TÜSİAD Uluslararası Koordinatörü ve AB Temsilcisi Bahadır Kaleağası bu iki görüşe de katılmayarak, uluslararası ilişkilerin pek çok yapıdan etkilediğini ancak bundan sonraki süreçte mülteci akınının ilişkilerde önemli rol oynayacağını söyledi.
'DÜNYAYA AÇIK BİR TOPLUM ÖNEMLİ'
"AB'nin kendi içinde de sorunlar var. Bir de vize serbestliği konusu var. Ülkenin küresel ekonomik rekabet gücü açısından, Türk toplumunun dünyaya açık olması önemli bir etkendir. Sadece iş insanlarıyla değil seyyahlarıyla, öğrencileriyle, sivil toplum gönüllüleriyle, turistleriyle her şekilde dünyaya açık bir toplum önemlidir. Ancak bunun için Türkiye'nin yapması gerekenler var. Örneğin kişisel verilerin korunması ile ilgili düzenlemeler, istihbari konular ve ya sınır güvenliği ile ilgili konular gibi. Uyması gereken, özgürlüğü ön planda tutması gereken pek çok düzenleme var."
'DEMOKRASİ EKONOMİK REFAHI DA ETKİLER'
Türkiye'nin AB'ye girip girmeyeceği belirsizliğini koruyor. Ancak daha önceki AB zirvelerinde en önemli koşul ifade özgürlüğüydü. Can Dündar ve Erdem Gül'ün tutuklandığı bugünlerde konunun zirvede belirleyici olmaması pek çok kişi tarafından eleştirildi.
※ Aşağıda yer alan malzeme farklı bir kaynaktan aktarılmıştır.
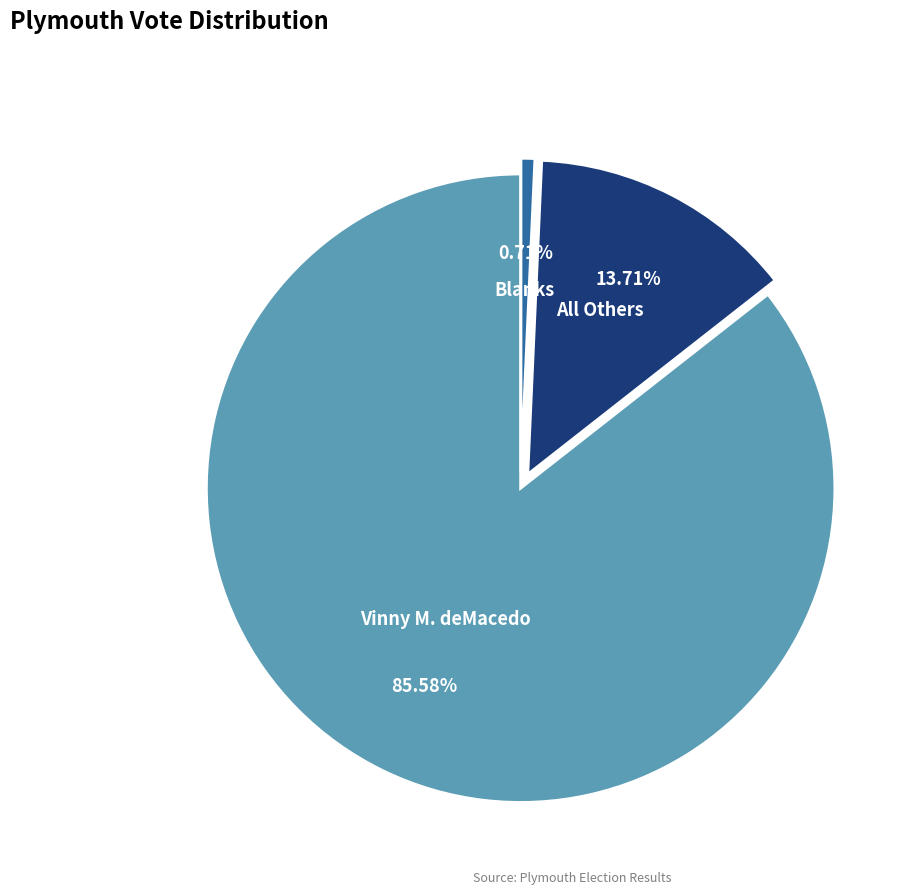

How much of the chart is everything except Blanks?

99.3%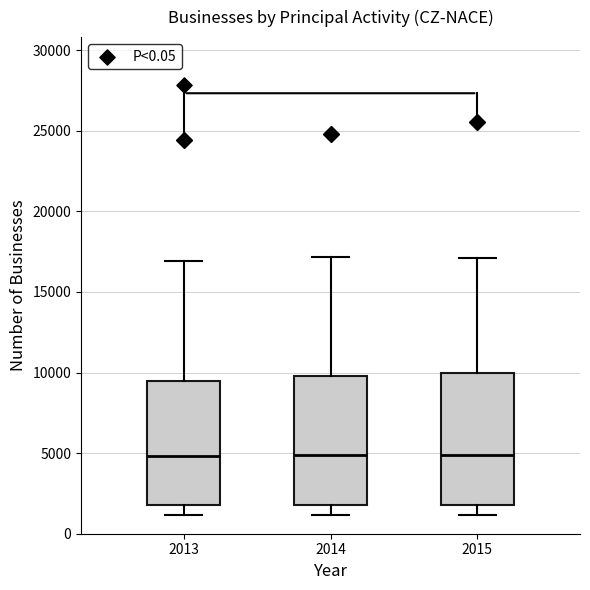

Reading left to right, read every box against the y-axis: the position of its median line, the range the box covers, and the ends of its whiskers. The values are not printed on the chart, so give them approximately, as read against the axis.

2013: median 5000, box 2000 to 9500, whiskers 1000 to 17000
2014: median 5000, box 2000 to 10000, whiskers 1000 to 17000
2015: median 5000, box 2000 to 10000, whiskers 1000 to 17000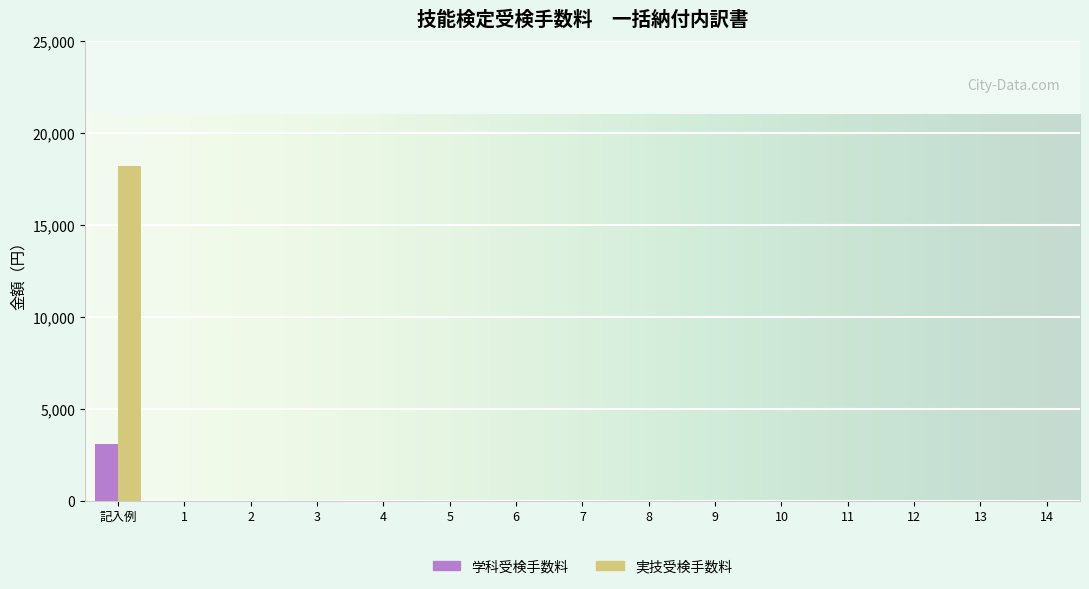

Is it true that 実技受検手数料 equals 0 at 5?

True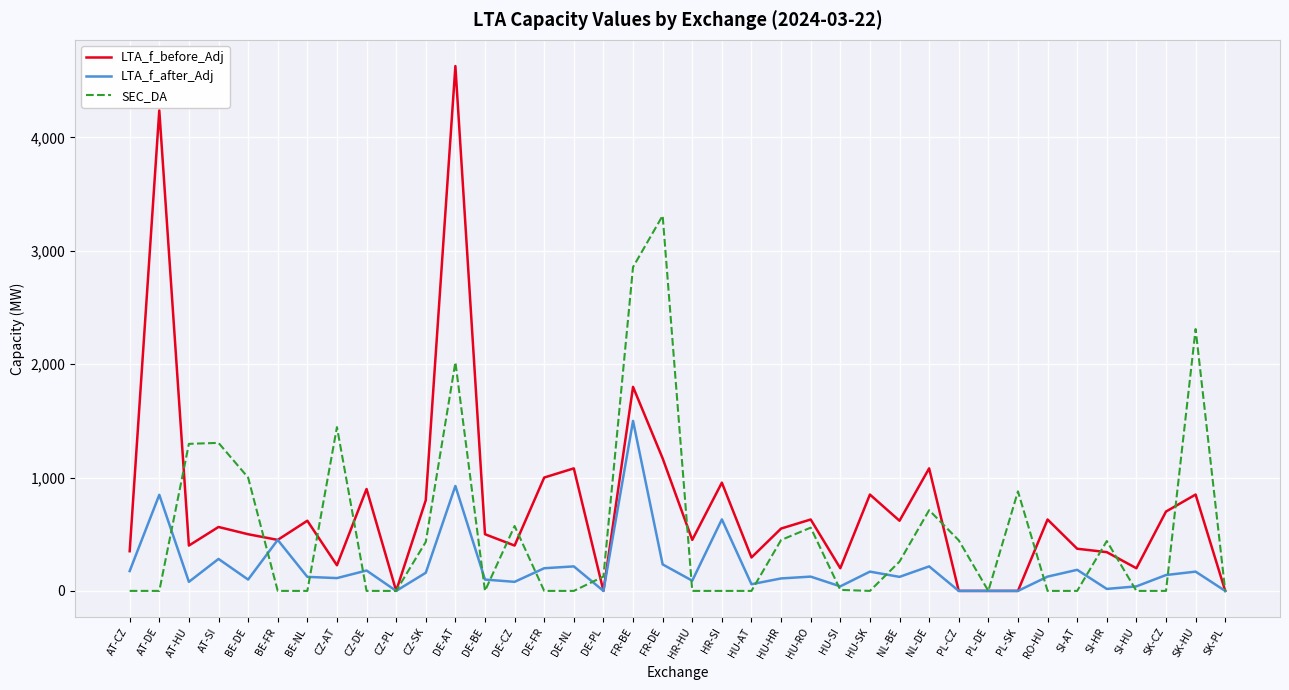

The SEC_DA series shows 0.0 at DE-BE. True or false?

True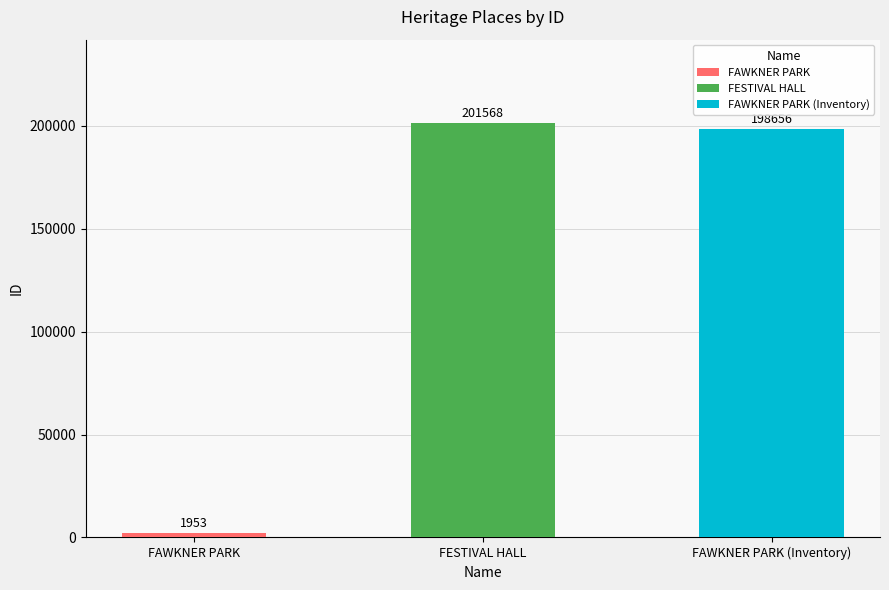

Rank the categories by value from lowest to highest.

FAWKNER PARK, FAWKNER PARK (Inventory), FESTIVAL HALL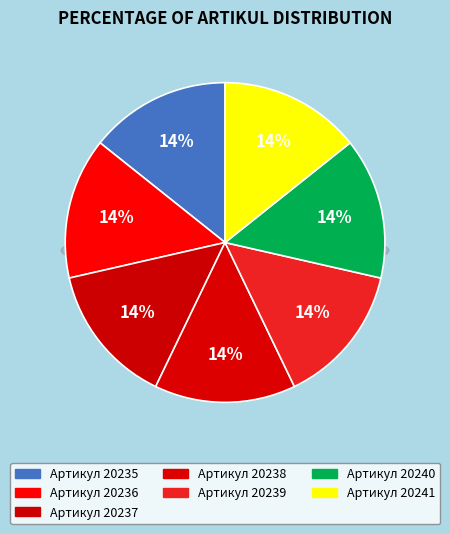

Does any single category account for the majority?

No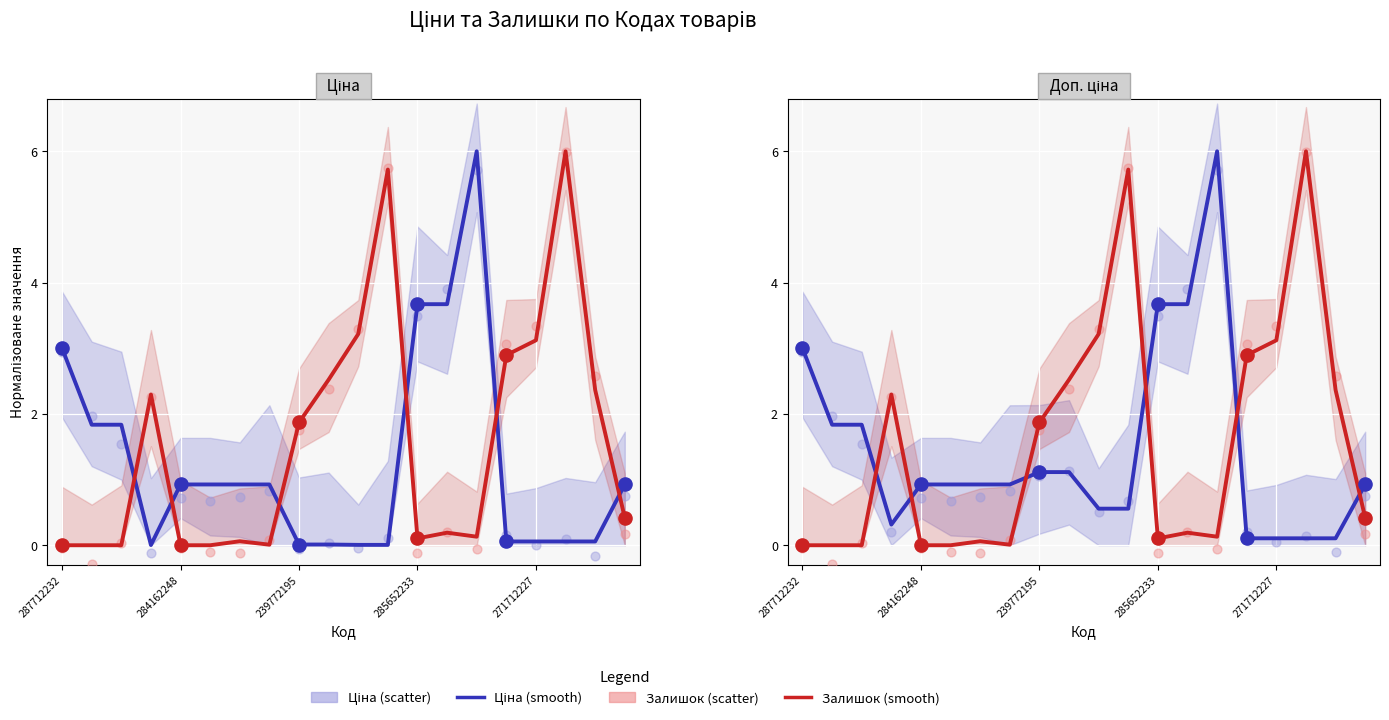

What is the total value across all series at 19?

1.3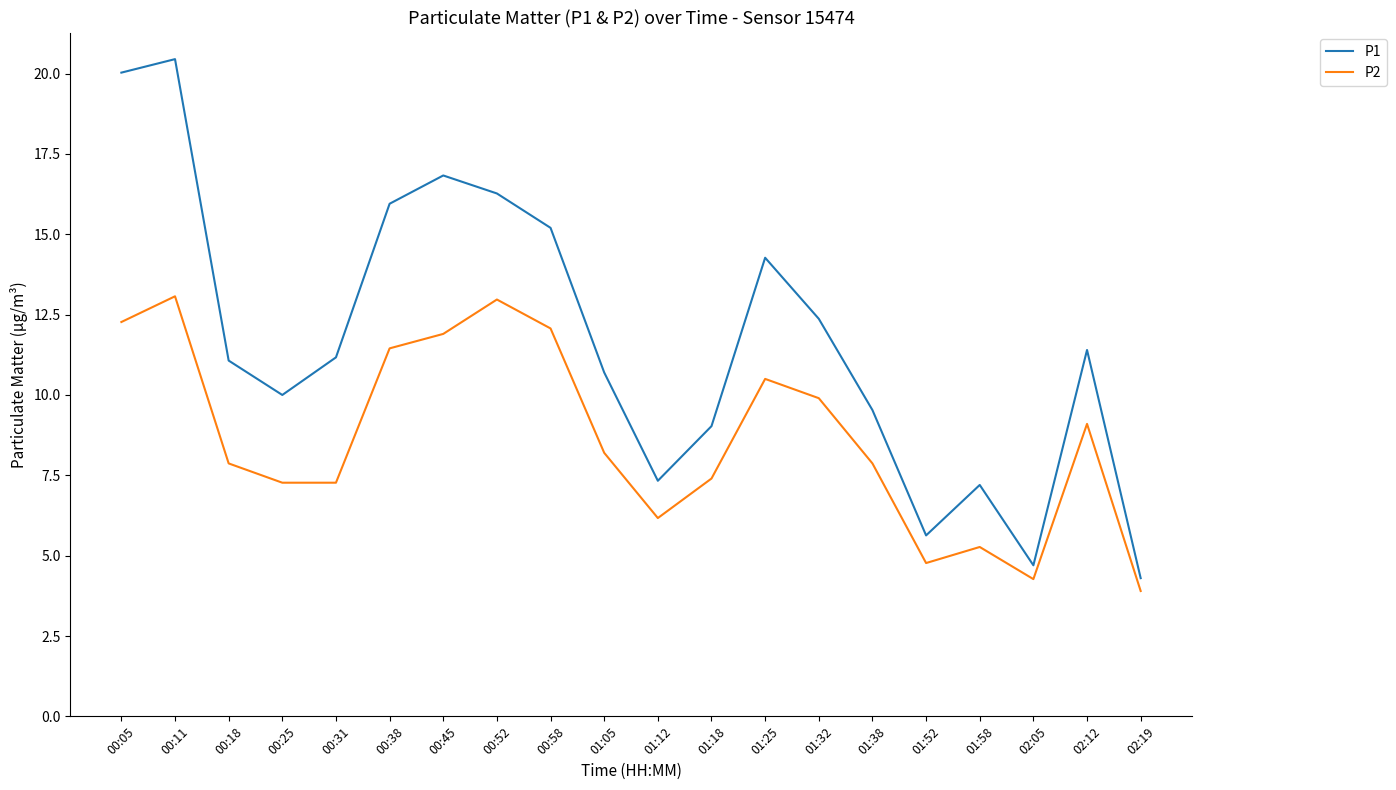

What position from the left is 01:18?

12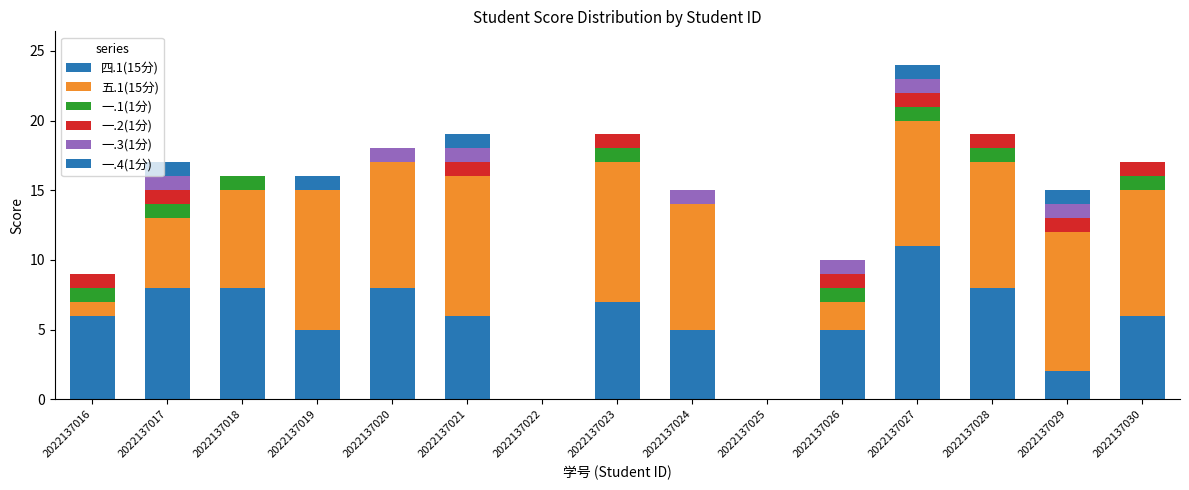

What is the difference between the maximum and minimum values in the 四.1(15分) series?

11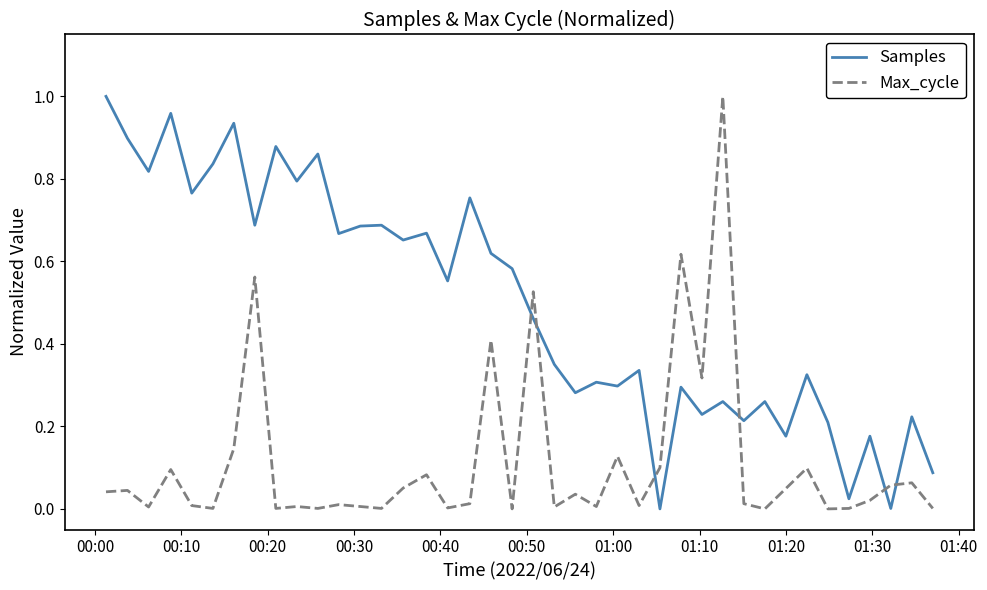

How many distinct data groups are displayed?

2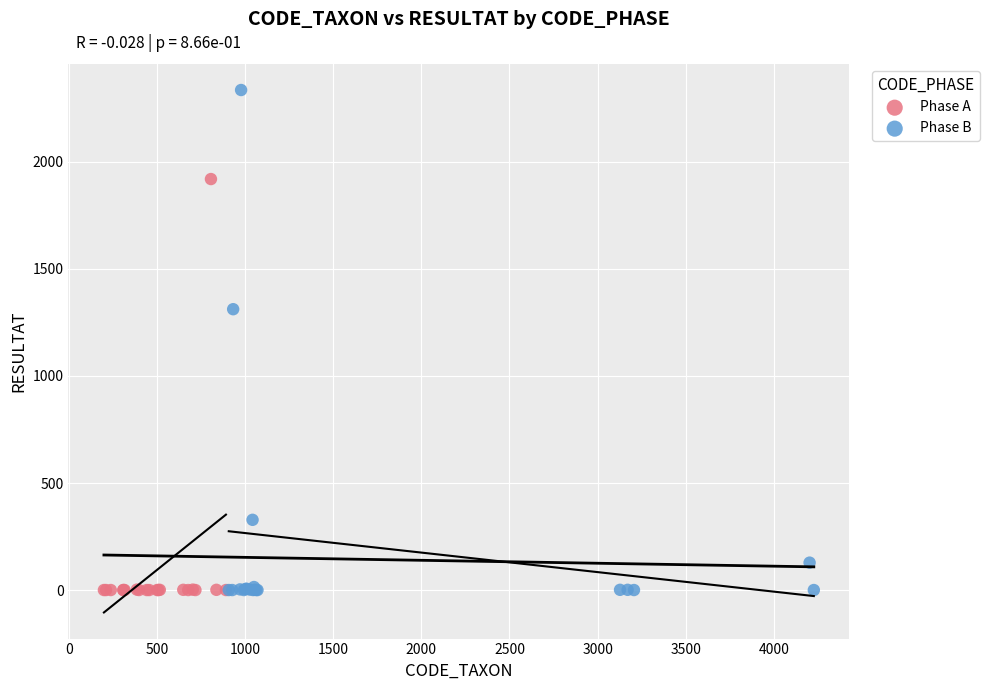

Which series has the widest spread of Y values?

Phase B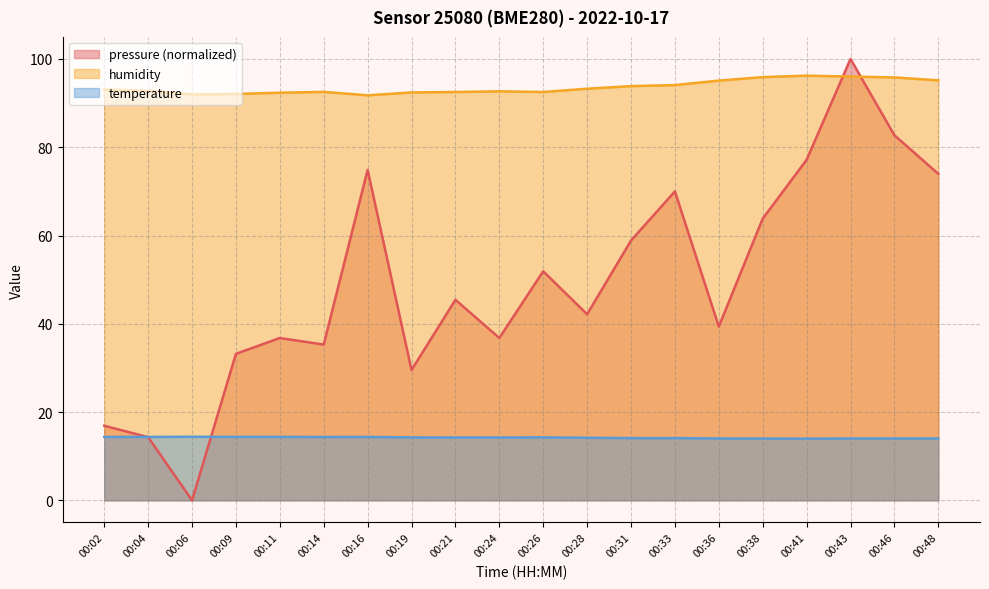

Rank the series by their maximum value, from lowest to highest.

temperature, humidity, pressure (normalized)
"Hiç şüphe yok ki medya özgürlüğü konusu tüm AB Komisyonu raporlarında tüm Avrupa Parlamentosu raporlarında yer aldı. Bu yeni bir sorun değil, ama son tutuklamalarla iyice çığırından çıktı. Bunlar Türkiye'nin yargı reformuna dönmesini gerektiriyor. Hükümet kuruldu ve güvenoyu aldı. Şimdi vaatlerini yerine getirip getirmeyeceğine hem AB hem de uluslararası ekonomik çevreler de bakıyor. Türkiye vatandaşlarının da ekonomik refahlarını ilgilendiren bir konudur demokrasi."